Marcelo (e mais alguém)
Amanda, Adhara, Adele...
Marcelo chegou em casa cansado naquela sexta-feira. Passou a chave; abriu a porta; fechou a porta; trancou a chave. Eram dez e meia da noite, e o trabalho no escritório fez o favor de exaurir todas as energias que ele havia poupado para aquela madrugada. Decidiu tomar um banho e dormir. No dia seguinte poderia caminhar na praia, pela manhã.
Caroline, Cláudia, Camille...
Era advogado, portanto sua profissão exigia que soubesse de leis que ele não criou. Entrou no banheiro e despiu-se. Constituição! Códigos! Estatutos! Abriu o chuveiro, a água gelada o despertou por um momento. Logo, porém, o calor e o vapor passaram a envolvê-lo, como num abraço. Imaginou quem teria escrito as páginas intermináveis dos livros na estante de seu quarto... Talvez intermináveis vozes, envolvendo uma a uma, como num abraço.
Fabiana, Fabrícia, Fernanda...
Saiu do banheiro, nu, e nu deitou-se. Não ia pensar no escritório até segunda-feira, quando voltaria a ser aquele que trabalhava em aplicar regras que ele não criou. Marcelo seria Marcelo no final de semana. Sentiu paz e sorriu sob os lençóis, que o envolviam e o acariciavam, como num abraço. Talvez Marcelo fosse mais do que apenas ele. Pensou em todos os valores morais e éticos que o constituíam - mesmo os que ele negava – e não demorou a descobrir que nenhum deles era sua criação. Marcelo, o cidadão, o indivíduo, não era mais do que uma construção. Múltiplas vozes falavam em sua mente, menos a dele. Ou melhor, sua voz era a de outros.
Juliana, Júlia, Janeth...
Virou-se e encolheu-se num canto. Jogou os lençóis no chão, estava quente. Da janela, além da luz do luar, vinham: gargalhadas, cheiro de comida, som de motor, gargalhadas, a música da moda, as vozes nas conversas inúteis, gargalhadas... Os risos de meninas de seus quinze, dezesseis, dezessete, dezoito, dezenove, vinte anos!
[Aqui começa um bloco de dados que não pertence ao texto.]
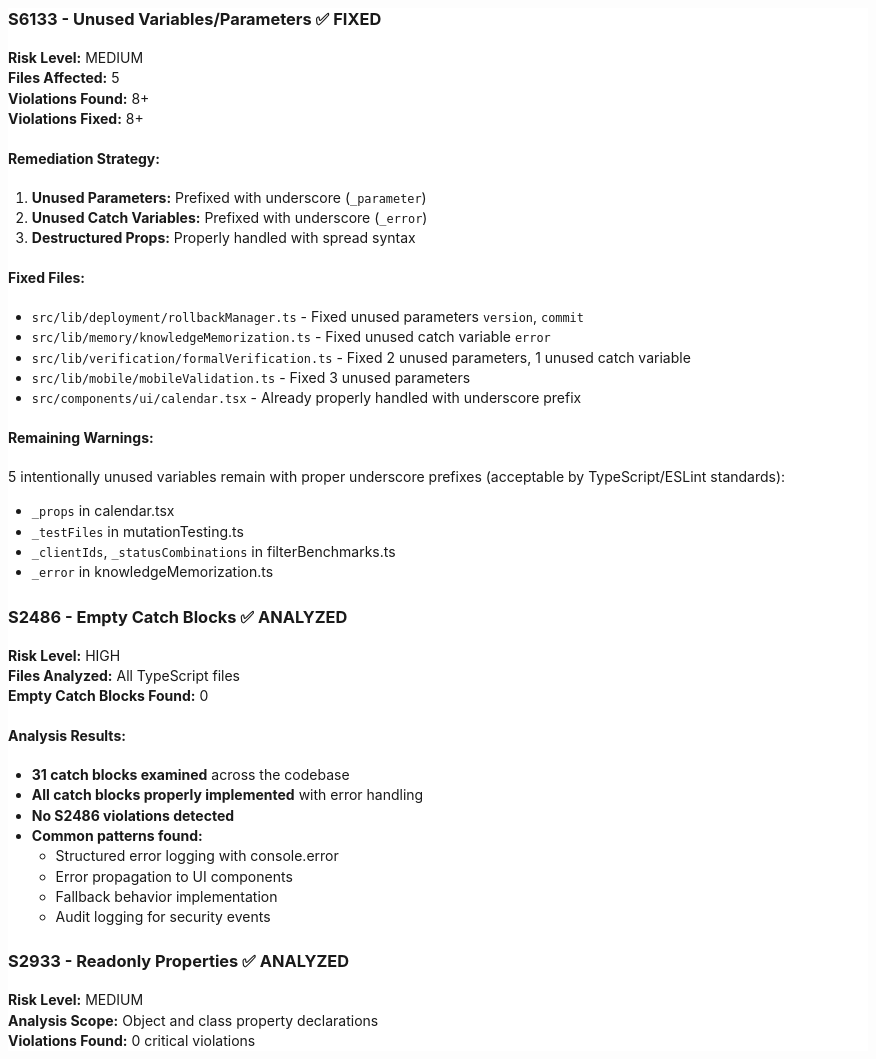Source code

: ### S6133 - Unused Variables/Parameters ✅ FIXED

**Risk Level:** MEDIUM  
**Files Affected:** 5  
**Violations Found:** 8+  
**Violations Fixed:** 8+  

#### Remediation Strategy:


1. **Unused Parameters:** Prefixed with underscore (`_parameter`)
2. **Unused Catch Variables:** Prefixed with underscore (`_error`)
3. **Destructured Props:** Properly handled with spread syntax

#### Fixed Files:


- `src/lib/deployment/rollbackManager.ts` - Fixed unused parameters `version`, `commit`
- `src/lib/memory/knowledgeMemorization.ts` - Fixed unused catch variable `error`
- `src/lib/verification/formalVerification.ts` - Fixed 2 unused parameters, 1 unused catch variable
- `src/lib/mobile/mobileValidation.ts` - Fixed 3 unused parameters
- `src/components/ui/calendar.tsx` - Already properly handled with underscore prefix

#### Remaining Warnings:
5 intentionally unused variables remain with proper underscore prefixes (acceptable by TypeScript/ESLint standards):

- `_props` in calendar.tsx
- `_testFiles` in mutationTesting.ts
- `_clientIds`, `_statusCombinations` in filterBenchmarks.ts
- `_error` in knowledgeMemorization.ts

### S2486 - Empty Catch Blocks ✅ ANALYZED

**Risk Level:** HIGH  
**Files Analyzed:** All TypeScript files  
**Empty Catch Blocks Found:** 0  

#### Analysis Results:


- **31 catch blocks examined** across the codebase
- **All catch blocks properly implemented** with error handling
- **No S2486 violations detected**
- **Common patterns found:**
  - Structured error logging with console.error
  - Error propagation to UI components
  - Fallback behavior implementation
  - Audit logging for security events

### S2933 - Readonly Properties ✅ ANALYZED

**Risk Level:** MEDIUM  
**Analysis Scope:** Object and class property declarations  
**Violations Found:** 0 critical violations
Mas esses risos não as pertenciam, assim como o pensamento de Marcelo naquele momento, além de tudo que ele julgava seu, como sujeito.
Paula, Patrícia, Pilar...
Não sendo sujeito, banindo os pensamentos que não o pertenciam, ignorando os risos que não eram de quem sorria, o não-Marcelo dormiu. Durante o sono, sonhou com múltiplos abraços envolventes, carinhosos e angustiantes... Sonho que, obviamente, não era dele, mas de outros.